> _Exercises_
1. Reproduce a passage from the track review word for word, beginning at the words "Following her well-received" and stopping after "that dismal wrapper.".
2. Render this sentence from the track review in Spanish: "Following her well-received EP Growing Pains, the UK-based musician touches on societal expectations and female empowerment in ‘Shrink’."

> _Reading passage_
[Start of section]
Track Review

Track Review: Shrink // Harpa

Smashing, stunning, ridiculously good – these are just some words critics use to describe Harpa. Along with Less Than 1,000 Followers, TJPL News, Mesmerized and It’s All Indie, we at Nexus Music Blog have also been enchanted with this singer-songwriter’s music. Not to say we’re totally biased because she’s super-cool; just that we know what fascinating sounds Harpa has up her sleeve. The latest addition to her discography is the single ‘Shrink’.

Following her well-received EP Growing Pains, the UK-based musician touches on societal expectations and female empowerment in ‘Shrink’. Touching on failing love lives and how women generally alter their personalities and reject individuality to find love, ‘Shrink’ is a complex and profound single. It captures the core of the need for acceptance, tears it open and rips it apart…or at least, it pulls the detrimental disastrous sh** we deal with out of that dismal wrapper.

“’You’re too intimidating’ – words I hear over and over when lamenting my failing love life. I used to accept this statement blindly, it kind of made sense. Men liked quieter, more “agreeable” girls, didn’t they? Over the years I found myself trying to be less loud, thinner, less outspoken, less demanding, less of myself in order to find a man to love me. But then I began to question why men leant toward these kinds of traits. It made us easier for them to control…’Shrink’ encapsulates everything I’ve felt obligated to be in order to be more agreeable to men and, at the same time, it’s a big ‘f*** that!’” – Harpa on ‘Shrink’

One element I find intriguing about the melody for ‘Shrink’ is not how it captures the depth of this intricate theme but rather the blending of different sounds to encapsulate the emotion felt by Harpa. Drifting from a soft piano-driven ballad to hard-hitting rock-inspired guitars and back again, ‘Shrink’ points out the frustration, confusion, defiance, and aggression in one five-minute melody.
[End of section]
> _Supplied material_
[Start of section]
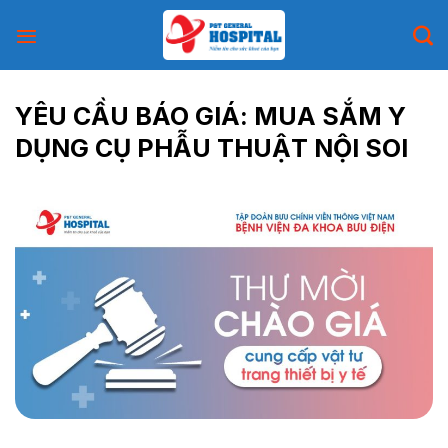
Skip
to
content
YÊU CẦU BÁO GIÁ: MUA SẮM Y
DỤNG CỤ PHẪU THUẬT NỘI SOI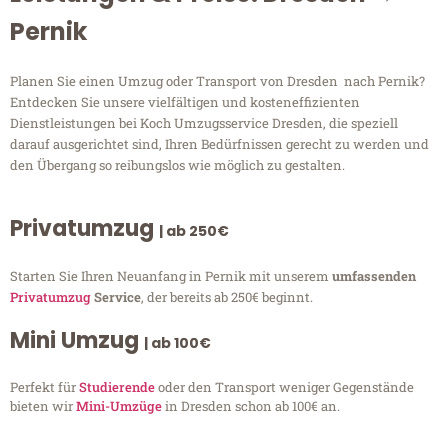
Pernik
Planen Sie einen Umzug oder Transport von Dresden nach Pernik?
Entdecken Sie unsere vielfältigen und kosteneffizienten
Dienstleistungen bei Koch Umzugsservice Dresden, die speziell
darauf ausgerichtet sind, Ihren Bedürfnissen gerecht zu werden und
den Übergang so reibungslos wie möglich zu gestalten.
Privatumzug
| ab 250€
Starten Sie Ihren Neuanfang in Pernik mit unserem
umfassenden
Privatumzug
Service
, der bereits ab 250€ beginnt.
Mini Umzug
| ab 100€
Perfekt für
Studierende
oder den Transport weniger Gegenstände
bieten wir
Mini-Umzüge
in Dresden schon ab 100€ an.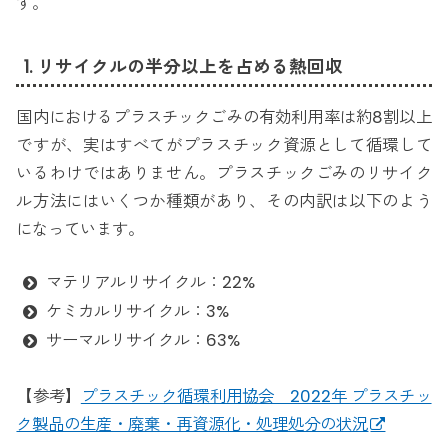
す。
1. リサイクルの半分以上を占める熱回収
国内におけるプラスチックごみの有効利用率は約8割以上
ですが、実はすべてがプラスチック資源として循環して
いるわけではありません。プラスチックごみのリサイク
ル方法にはいくつか種類があり、その内訳は以下のよう
になっています。
マテリアルリサイクル：22%
ケミカルリサイクル：3%
サーマルリサイクル：63%
【参考】
プラスチック循環利用協会 2022年 プラスチッ
ク製品の生産・廃棄・再資源化・処理処分の状況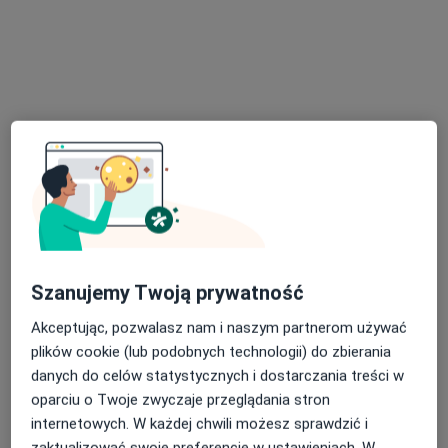
Zemborzycka 53, Lublin
•
Mapa
Strefa wsparcia
Konsultacja psychoterapeutyczna
200 zł
Specjalista nie oferuje umawiania online pod tym adresem.
Poproś o wizytę
Szanujemy Twoją prywatność
Akceptując, pozwalasz nam i naszym partnerom używać
plików cookie (lub podobnych technologii) do zbierania
danych do celów statystycznych i dostarczania treści w
oparciu o Twoje zwyczaje przeglądania stron
mgr Agnieszka Jaworska
internetowych. W każdej chwili możesz sprawdzić i
·
Więcej
Psycholog, Psychoterapeuta, Psychoonkolog
zaktualizować swoje preferencje w ustawieniach. W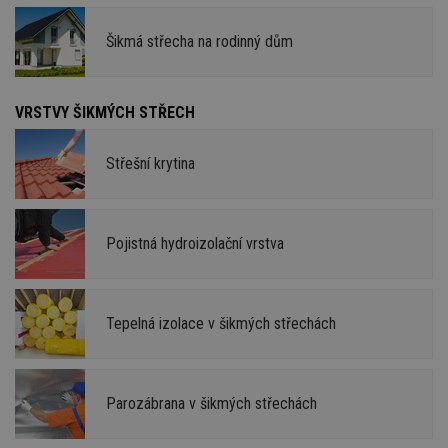
Šikmá střecha na rodinný dům
VRSTVY ŠIKMÝCH STŘECH
Střešní krytina
Pojistná hydroizolační vrstva
Tepelná izolace v šikmých střechách
Parozábrana v šikmých střechách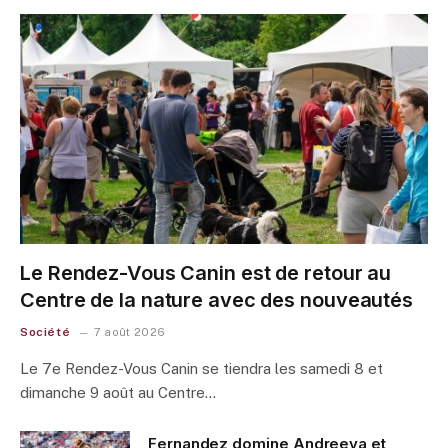
Le Rendez-Vous Canin est de retour au
Centre de la nature avec des nouveautés
Société
7 août 2026
Le 7e Rendez-Vous Canin se tiendra les samedi 8 et
dimanche 9 août au Centre…
Fernandez domine Andreeva et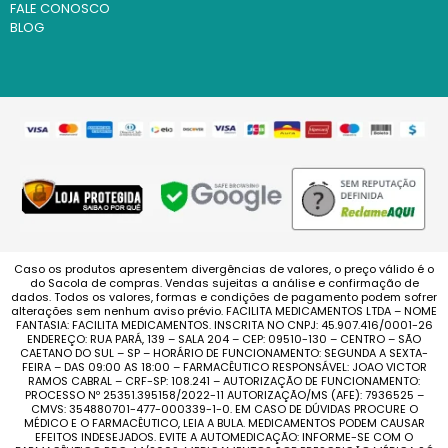
FALE CONOSCO
BLOG
Caso os produtos apresentem divergências de valores, o preço válido é o
do Sacola de compras. Vendas sujeitas a análise e confirmação de
dados. Todos os valores, formas e condições de pagamento podem sofrer
alterações sem nenhum aviso prévio. FACILITA MEDICAMENTOS LTDA – NOME
FANTASIA: FACILITA MEDICAMENTOS. INSCRITA NO CNPJ: 45.907.416/0001-26
ENDEREÇO: RUA PARÁ, 139 – SALA 204 – CEP: 09510-130 – CENTRO – SÃO
CAETANO DO SUL – SP – HORÁRIO DE FUNCIONAMENTO: SEGUNDA A SEXTA-
FEIRA – DAS 09:00 AS 18:00 – FARMACÊUTICO RESPONSÁVEL: JOAO VICTOR
RAMOS CABRAL – CRF-SP: 108.241 – AUTORIZAÇÃO DE FUNCIONAMENTO:
PROCESSO Nº 25351.395158/2022-11 AUTORIZAÇÃO/MS (AFE): 7936525 –
CMVS: 354880701-477-000339-1-0. EM CASO DE DÚVIDAS PROCURE O
MÉDICO E O FARMACÊUTICO, LEIA A BULA. MEDICAMENTOS PODEM CAUSAR
EFEITOS INDESEJADOS. EVITE A AUTOMEDICAÇÃO: INFORME-SE COM O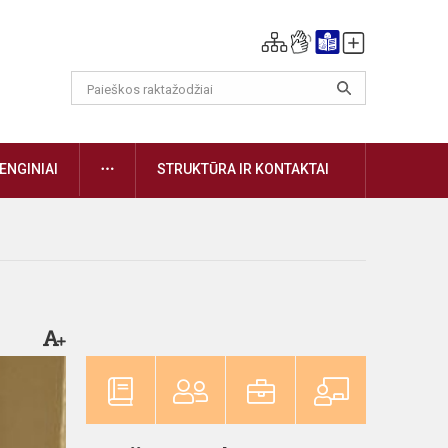
DAUGIAU
ENGINIAI
STRUKTŪRA IR KONTAKTAI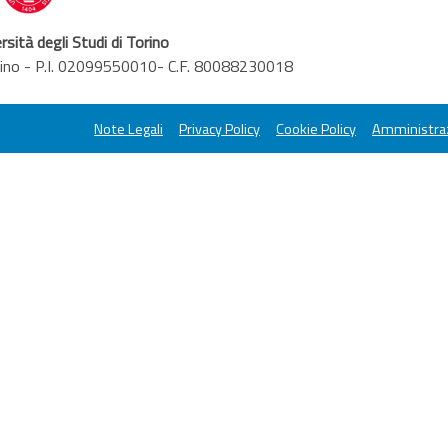
rsità degli Studi di Torino
orino - P.I. 02099550010- C.F. 80088230018
Note Legali
Privacy Policy
Cookie Policy
Amministraz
[End of section]
> _Expected outputs_
1.
Following her well-received EP Growing Pains, the UK-based musician touches on societal expectations and female empowerment in ‘Shrink’. Touching on failing love lives and how women generally alter their personalities and reject individuality to find love, ‘Shrink’ is a complex and profound single. It captures the core of the need for acceptance, tears it open and rips it apart…or at least, it pulls the detrimental disastrous sh** we deal with out of that dismal wrapper.

2. Tras su bien recibido EP Growing Pains, la música radicada en el Reino Unido aborda las expectativas sociales y el empoderamiento femenino en ‘Shrink’.